Thanks Medellin! Especially, to the young, nameless Paisa woman who came to my assistance and to the Metrocable attendants at Line L who then recovered my phone.
This dramatic (for me anyway!) incident happened on our visit to Parque Arvi, a nature area situated just outside of Medellin in Colombia. The day trip involved a Metro ride to Acevedo station, from where we would take the Metrocable K up over the working-class barrios to San Antonio station.
From here transfer to Metrocable Line L which goes non-stop to Parque Arvi. Line L is a one-way cable car trip of just under 20 minutes. The views are spectacular as it makes its way up and over the top of the hill and the valley of Medellin disappears.
Views of Medellin replaced by small farms. Which also soon disappeared, and what remains are magnificent valley views and the jungle with its majestic trees.
I was captivated and took pictures with both my camera and my phone.
The journey was soon over.
We hopped off at Parque Arvi and headed straight across to arrange a guided walk.

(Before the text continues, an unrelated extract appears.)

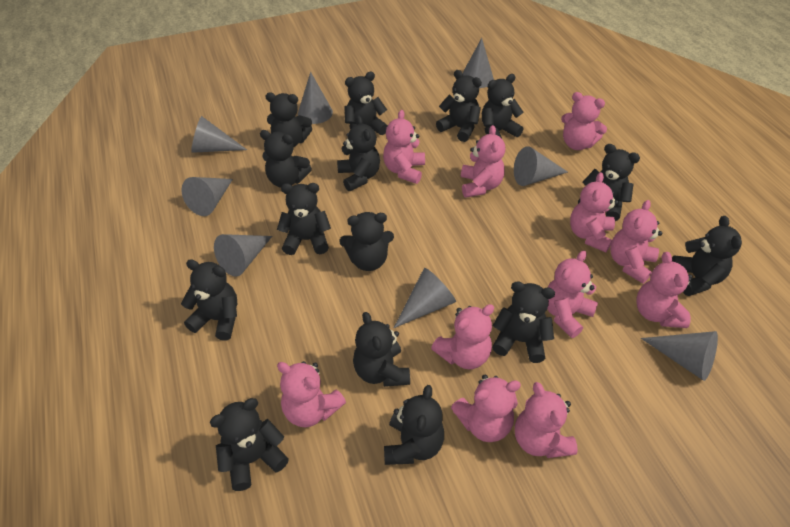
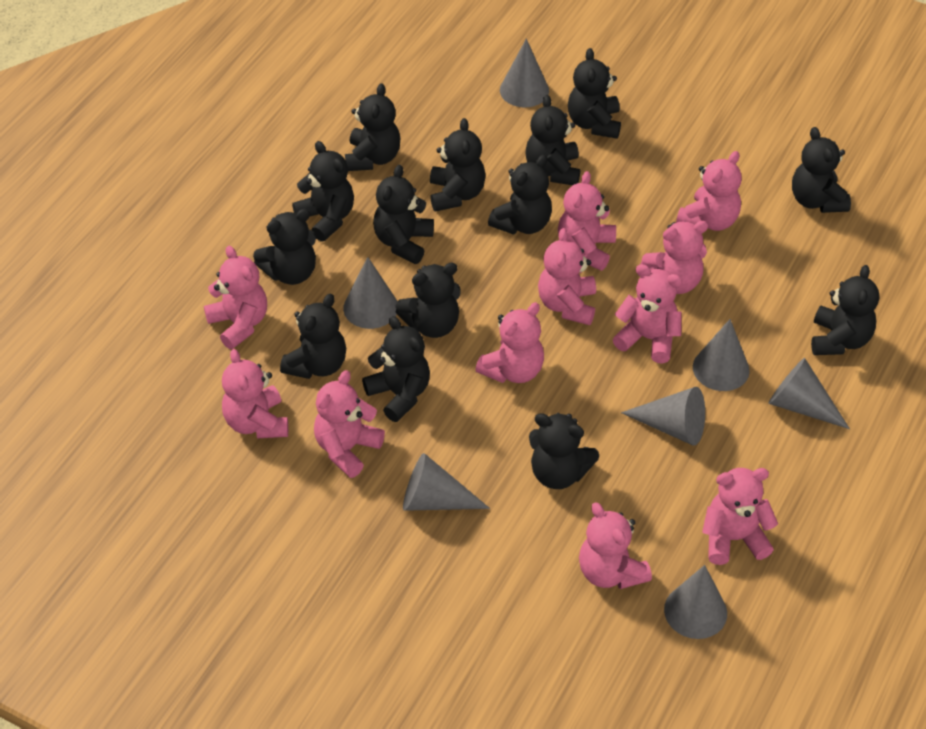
black teddy bear: 15 -> 14
grey cone: 8 -> 7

At the entrance there was a market of fresh produce and local souvenirs. It was scrupulously clean and neatly laid out. With rows and rows of colourful fruits and delicate handmade products.
As we were wandering through, I reached down to my pocket for my phone.
It wasn't there!
As I frantically ripped open the pockets of my rucksack, I had a desperate sinking feeling. My phone had been left on the seat in the gondola.

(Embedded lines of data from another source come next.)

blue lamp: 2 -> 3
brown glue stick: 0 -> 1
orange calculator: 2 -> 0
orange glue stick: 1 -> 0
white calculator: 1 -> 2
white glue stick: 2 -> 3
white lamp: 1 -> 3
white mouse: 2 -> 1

I ran back to the station office to find that my limited Spanish didn’t get through to the cable station attendants. Darting around like a headless chicken, I then ran to the information desk to see if there was anyone there that could help. No luck!

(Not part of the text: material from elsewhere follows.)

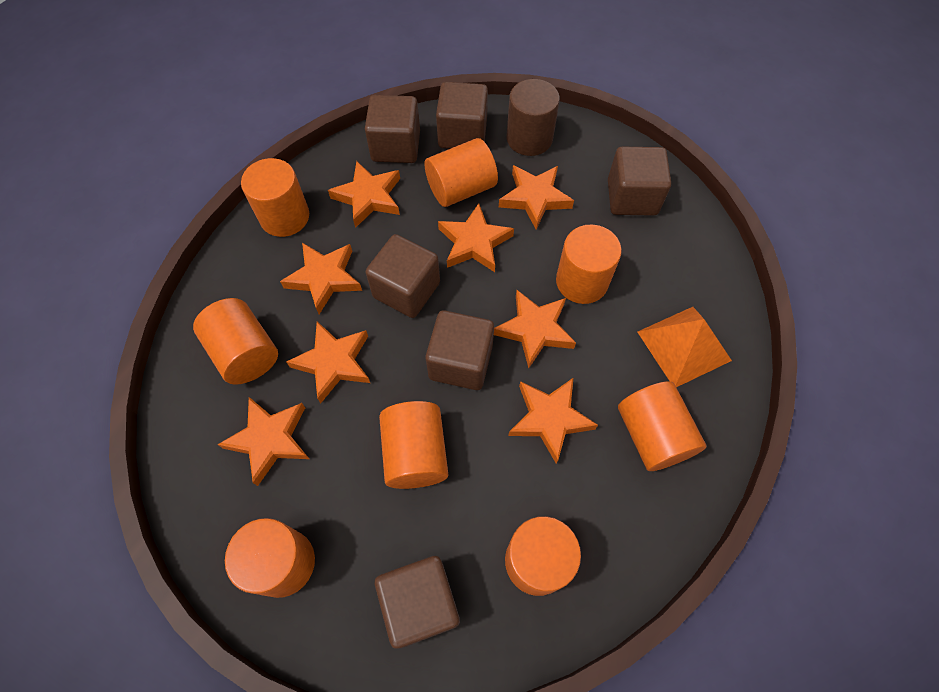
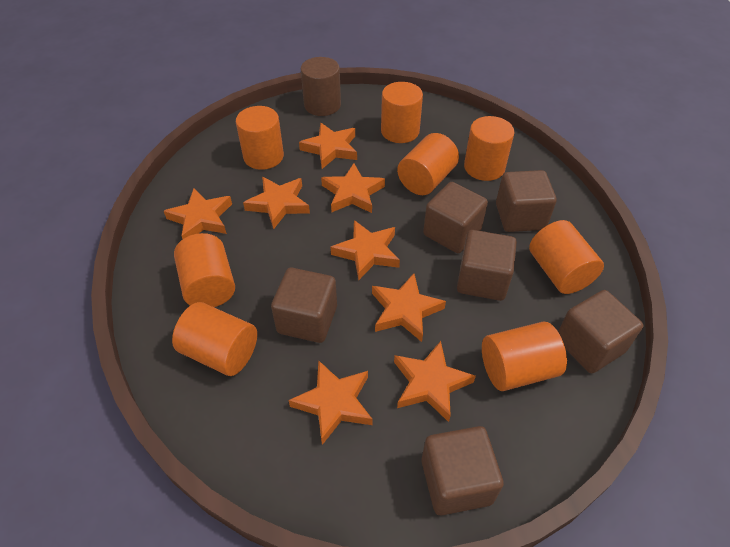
orange pyramid: 1 -> 0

As I stumbled through my Spanglish explanation, I was met with blank stares. As I realized that my attempts at communication were failing second by second my level of desperation was ramping up.
At this point I must say that during our travels my phone was my essential travel tool. Used for maps, translations, pictures, bookings, expense tracking, communication and more.
Without it I would be lost!
Colombian Kindness and Help
As I stuttered my way through my request for assistance a young woman turned and with an accented voice said in English, “I think I can help you”.
I felt like an angel had been sent!
With that we turned and as we raced back to the cable station, I explained what had happened. She was Colombian and in Spanish helped to get my message across to the cable station operator. After explaining the situation, we were told that the gondola we had been in was still on its way down.
I thought that we’d been in gondola number 66 and during the wait communicated this to the attendant who spoke to someone on her radio. After a few minutes, the attendant's phone rang and as she listened to the call a puzzled look came over her face. There was no gondola number 66 on this line!!
Twenty minutes had passed and the attendant at the lower level was now looking into each gondola as it arrived. Her phone rang again, and she smiled – he’d found the phone and it was on its way back up in a sealed gondola.
The young woman and her boyfriend who had stayed until this time were now showered with my gratitude and “muchas gracias” thanks.
A few minutes later the gondola arrived wrapped in chevron tape and alone on the seat sat my phone.
Through all this time I had never even got their names, but they'll never be forgotten. Their assistance had been critical in getting back an integral part of my travel life.
Thanks again to my young Paisa saviour, and also to the cable attendants at Metrocable Medellin – I’ll never forget this day.
P.S. I later remembered that gondola number 66 was the first gondola we’d taken on Metrocable K!
I also recommend this trip and a walk around the park.